The U.S. Department of Justice reportedly “seized hardware, trading records and private communications” belonging to well-known activist short seller Carson Block last October, as part of a wide ranging investigation into short selling, the Wall Street Journal reported this morning.
The ongoing DOJ probe, which has been in the news over the last several months, is focused on whether short sellers conspired to drive down the price of stocks by sharing reports and engaging in illegal trading practices, including spoofing and scalping.
It had previously been reported earlier this month by Bloomberg that electronic devices belonging to Citron Research’s Andrew Left had also been seized from his home in early 2021.
The investigation is “being led in part by the U.S. Attorney’s Office in Los Angeles, an office known for prosecuting organized crime rings,” the Journal wrote.
Spoofing is the process of bluffing bids and offers on a certain security, which can create the false impression of buyers and sellers when there are none. It has been against the law since 2010 and, since 2020, the DOJ has charged 20 people with crimes related to spoofing.
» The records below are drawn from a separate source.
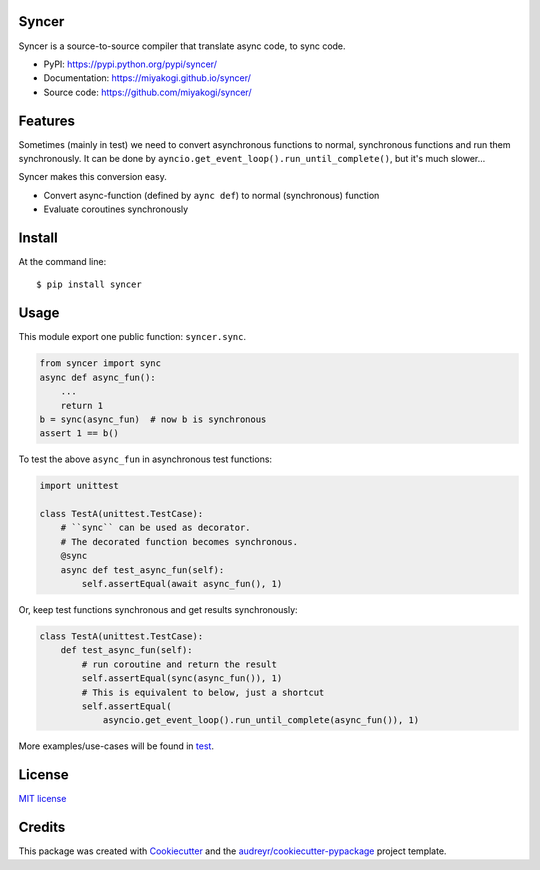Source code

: Syncer
======

.. image:: https://img.shields.io/pypi/v/syncer.svg
        :target: https://pypi.python.org/pypi/syncer

.. image:: https://img.shields.io/pypi/pyversions/syncer.svg
        :target: https://pypi.python.org/pypi/syncer


Syncer is a source-to-source compiler that translate async code, to sync code.

* PyPI: https://pypi.python.org/pypi/syncer/
* Documentation: https://miyakogi.github.io/syncer/
* Source code: https://github.com/miyakogi/syncer/

Features
========

Sometimes (mainly in test) we need to convert asynchronous functions to normal,
synchronous functions and run them synchronously. It can be done by
``ayncio.get_event_loop().run_until_complete()``, but it's much slower...

Syncer makes this conversion easy.

* Convert async-function (defined by ``aync def``) to normal (synchronous) function
* Evaluate coroutines synchronously

Install
=======

At the command line::

    $ pip install syncer

Usage
=====

This module export one public function: ``syncer.sync``.

.. code-block:: py

    from syncer import sync
    async def async_fun():
        ...
        return 1
    b = sync(async_fun)  # now b is synchronous
    assert 1 == b()

To test the above ``async_fun`` in asynchronous test functions:

.. code-block:: py

    import unittest

    class TestA(unittest.TestCase):
        # ``sync`` can be used as decorator.
        # The decorated function becomes synchronous.
        @sync
        async def test_async_fun(self):
            self.assertEqual(await async_fun(), 1)

Or, keep test functions synchronous and get results synchronously:

.. code-block:: py

    class TestA(unittest.TestCase):
        def test_async_fun(self):
            # run coroutine and return the result
            self.assertEqual(sync(async_fun()), 1)
            # This is equivalent to below, just a shortcut
            self.assertEqual(
                asyncio.get_event_loop().run_until_complete(async_fun()), 1)

More examples/use-cases will be found in `test <https://github.com/miyakogi/syncer/blob/master/test_syncer.py>`_.

License
=======

`MIT license <https://github.com/miyakogi/syncer/blob/master/LICENSE>`_

Credits
=======

This package was created with Cookiecutter_ and the `audreyr/cookiecutter-pypackage`_ project template.

.. _Cookiecutter: https://github.com/audreyr/cookiecutter
.. _`audreyr/cookiecutter-pypackage`: https://github.com/audreyr/cookiecutter-pypackage
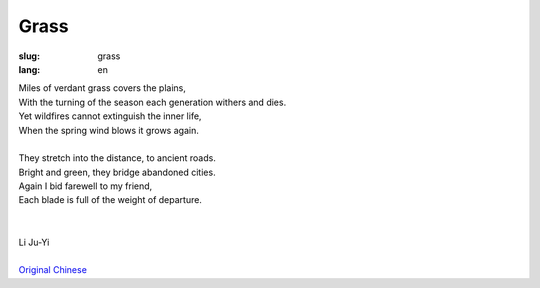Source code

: Grass
##################

:slug: grass
:lang: en

| Miles of verdant grass covers the plains,
| With the turning of the season each generation withers and dies.
| Yet wildfires cannot extinguish the inner life,
| When the spring wind blows it grows again. 
| 
| They stretch into the distance, to ancient roads.
| Bright and green, they bridge abandoned cities.
| Again I bid farewell to my friend,
| Each blade is full of the weight of departure.
|
|
| Li Ju-Yi
|
| `Original Chinese <grass-cn.html>`_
The work of the DOJ is being helped along by Columbia Law School professor Joshua Mitts, who published an academic paper called “Short and Distort” wherein he critiqued the tactics of short sellers. He “has been advising” the DOJ in its investigation, the Journal reported.
Days ago, a report by Dealbook stated that, based on Block’s analysis, Mitts’ academic paper overlooked that only about 20% of the study’s authors (who are required to make a disclosure by Seeking Alpha before publishing) said they were short the stocks they were writing about.
“75 percent of the Seeking Alpha cases that the ‘Short and Distort’ research examined are not in the database of activist short seller campaigns compiled by Activist Insight, a leading provider,” Block also pointed out.
Block has called Mitts “a corporate lobbyist masquerading as an academic.”
The critiques of spoofing aren’t new, either, and were examined in the case of Muddy Waters’ short of Burford Capital.
The London Stock Exchange said it found “no evidence whatsoever” of manipulated trading in Burford after Muddy Waters announced it was short the name in August 2019.
Burford also cited Mitts’ report as part of their application to the LSE to try and reveal who was trading in the company’s shares prior to a 60% fall in the company’s stock price. The London Stock Exchange called the allegations “completely detached from reality” in 2020:
The London Stock Exchange said it had found “no evidence whatsoever” of spoofing or layering, in its own court filings, after a thorough investigation of Burford stock trades. It said it was “difficult to know where to begin with these extreme and wholly unjustified allegations” and attacked Burford’s “willingness to make serious allegations . . . that are completely detached from reality”.